The operative facts are not in dispute. Fellowship Bank (bank) was the owner of land abutting on Church Road in Mt. Laurel Township, a county road in Burlington County. In furtherance of its plan to build a banking office on this property, the bank sought site plan approval from the county planning board (board). Consistent with a site plan review resolution previously enacted by the Burlington County Board of Freeholders and in implementation of the requirement of the master plan that Church Road be planned for a width of 86 feet, the board gave the bank "conditional approval" of its site plan. One of the conditions was that the bank dedicate sufficient additional right of way on its side of Church Road to permit the planned 86-foot-wide road. Testimony indicates that a similar requirement was being imposed on each of the properties abutting Church Road as site plan approval was sought for the development of that property.*fn1

The bank complied. This required the relocation of three poles by PSE&G. Who should bear that cost is one of the issues here.

PSE&G moved the poles and submitted a bill in the amount of $4,246.02 to the bank. The bank petitioned PUC for a determination with respect to which party should bear this cost. The agency found that the bank performed the widening of Church Road which necessitated relocation of the

[158 NJSuper Page 110]

utility poles in compliance with the requirements of Burlington County; that "[t]he necessity for the relocation of the curb line by [the bank] was occasioned by direct County action in that it was a prerequisite for the procurement of site plan approval from the Planning Board," and that accordingly PSE&G should absorb the cost of the relocation of the poles under the principles of Port of N.Y. Auth. v. Hackensack Water Co. , 41 N.J. 90 (1963).

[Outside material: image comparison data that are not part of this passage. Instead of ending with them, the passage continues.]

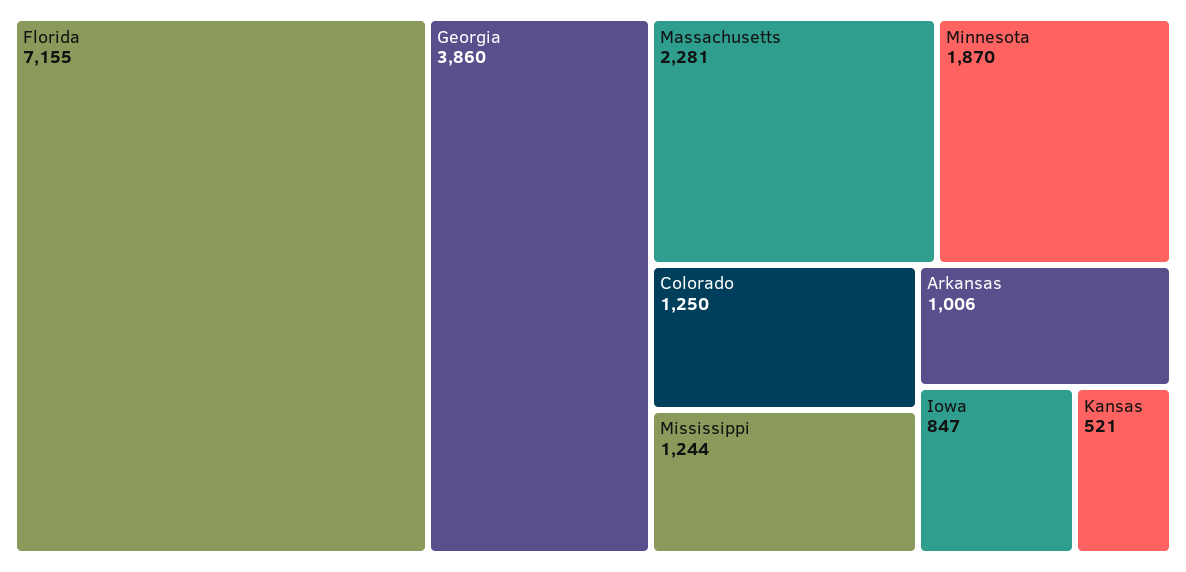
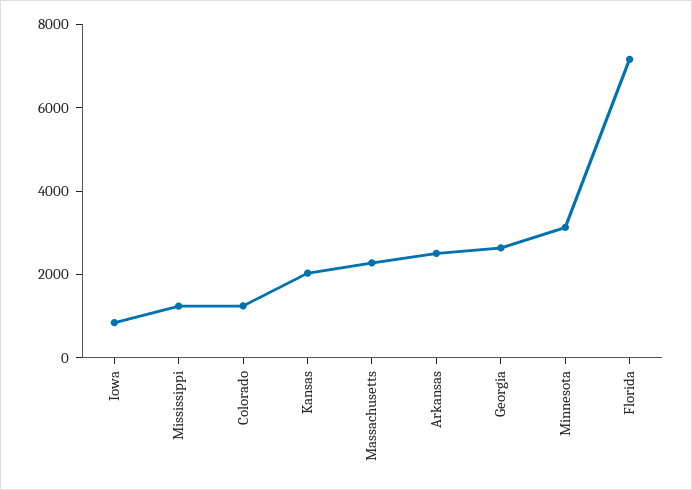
Georgia: 3860 -> 2500
Minnesota: 1870 -> 3000
Arkansas: 1006 -> 2500
Kansas: 521 -> 2000

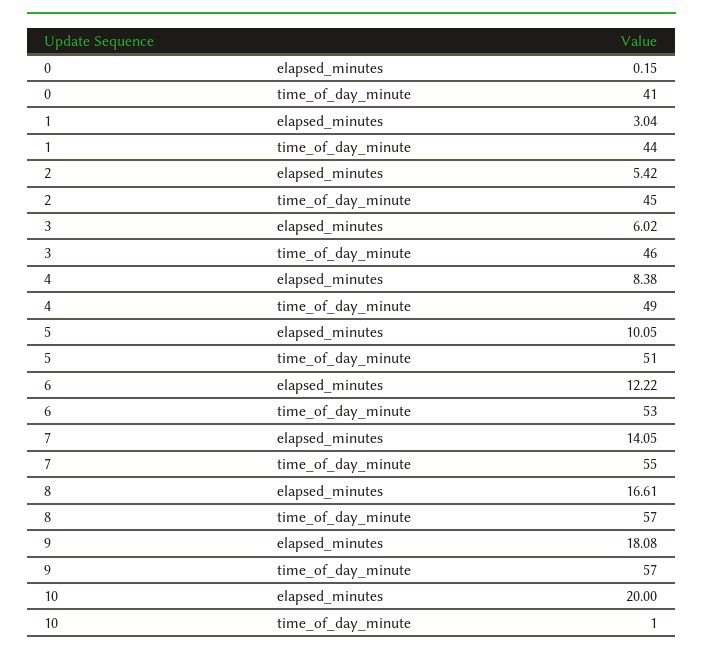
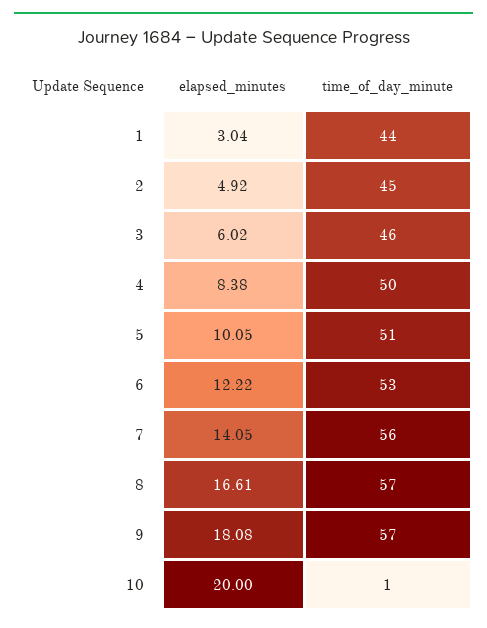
0, elapsed_minutes: 0.15 -> none
0, time_of_day_minute: 41 -> none
2, elapsed_minutes: 5.42 -> 4.92
4, time_of_day_minute: 49 -> 50
7, time_of_day_minute: 55 -> 56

Turning first to the question of jurisdiction, we have no doubt that the PUC has the jurisdiction to consider disputes of this nature. We note the broad powers of general supervision and regulation of and jurisdiction and control over all public utilities, their property, property rights, equipment and facilities, invested in PUC by the Legislature in N.J.S.A. 48:2-13, the statute forwarded by the PUC herein as the basis for its jurisdiction. We acknowledge

Beyond this, and unmentioned by the PUC here, that agency is authorized to "[i]nvestigate upon its own initiative or upon complaint in writing any matter concerning any public utility; * * *." N.J.S.A. 48:2-19. We think the petition of the bank is such a complaint.

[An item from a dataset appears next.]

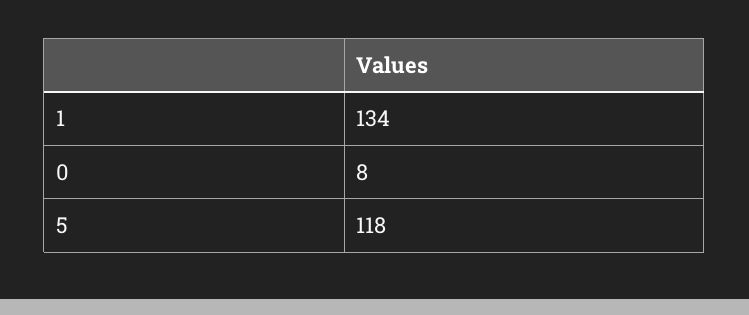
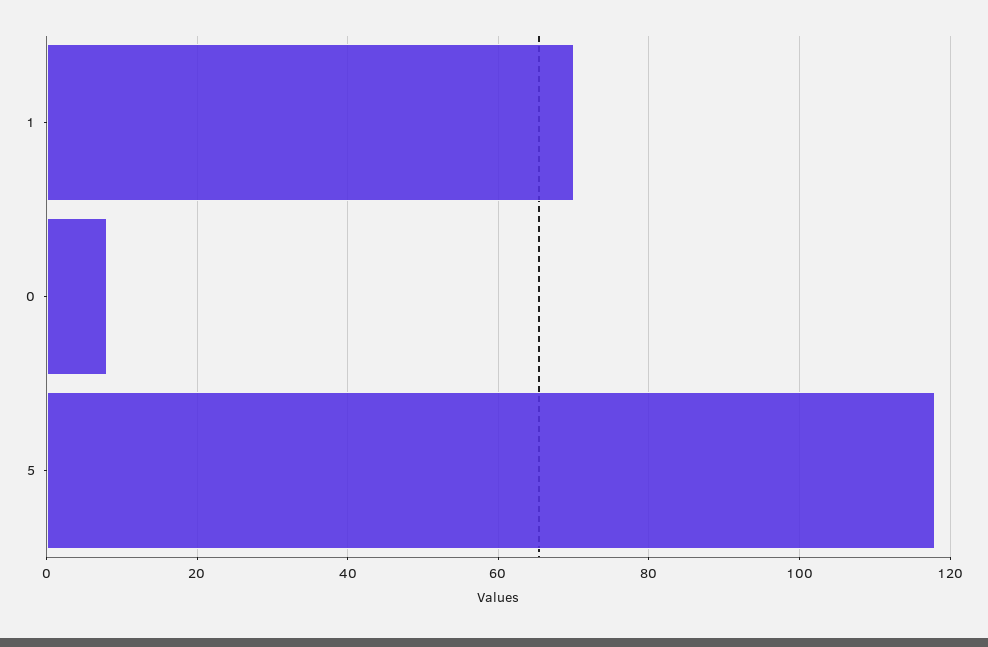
1: 134 -> 70

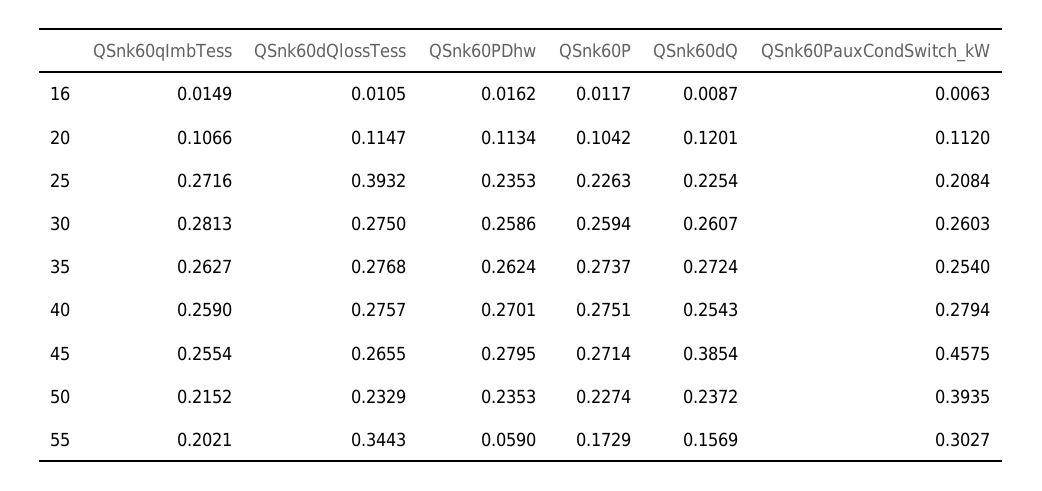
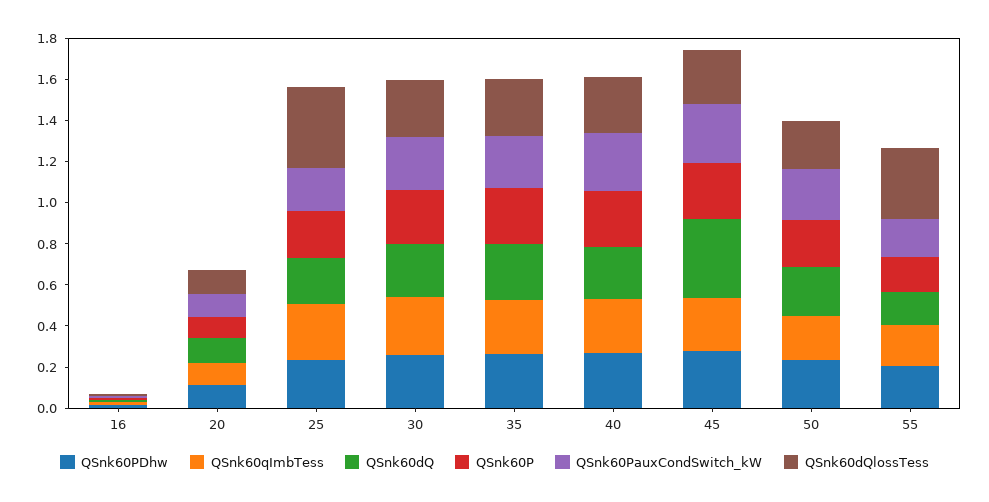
QSnk60PauxCondSwitch_kW, 45: 0.4575 -> 0.3
QSnk60PauxCondSwitch_kW, 50: 0.3935 -> 0.25
QSnk60PDhw, 55: 0.059 -> 0.2
QSnk60PauxCondSwitch_kW, 55: 0.3027 -> 0.2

With respect to the remaining question as to who should pay for this relocation, we note as dispositive the fact of the immutability of the county in its intention that Church Road ultimately be 86 feet wide, in accordance with the master plan. Once this fact is accepted, as it must be, the private interests of the bank in the improvement of its property appear in proper perspective. These did not determine whether the additional easement property would be

[158 NJSuper Page 111]

ceded (or if not voluntarily given, taken by eminent domain), but only when, i.e. , sooner rather than later. The change in the nature of the interest in the land was to be in any event, and not because of the parochial interest of the bank but because of the determination by the county that the public interest required the conveyance, whether voluntary or forced.

In such event, the public utility is responsible for the cost of relocation. Port of N.Y. Auth. v. Hackensack Water Co., supra. As was there said, this is the price the utility company must pay for the privilege of location within a public right of way when the public welfare requires changes in the road which call for a relocation of facilities. 41 N.J. at 96-97.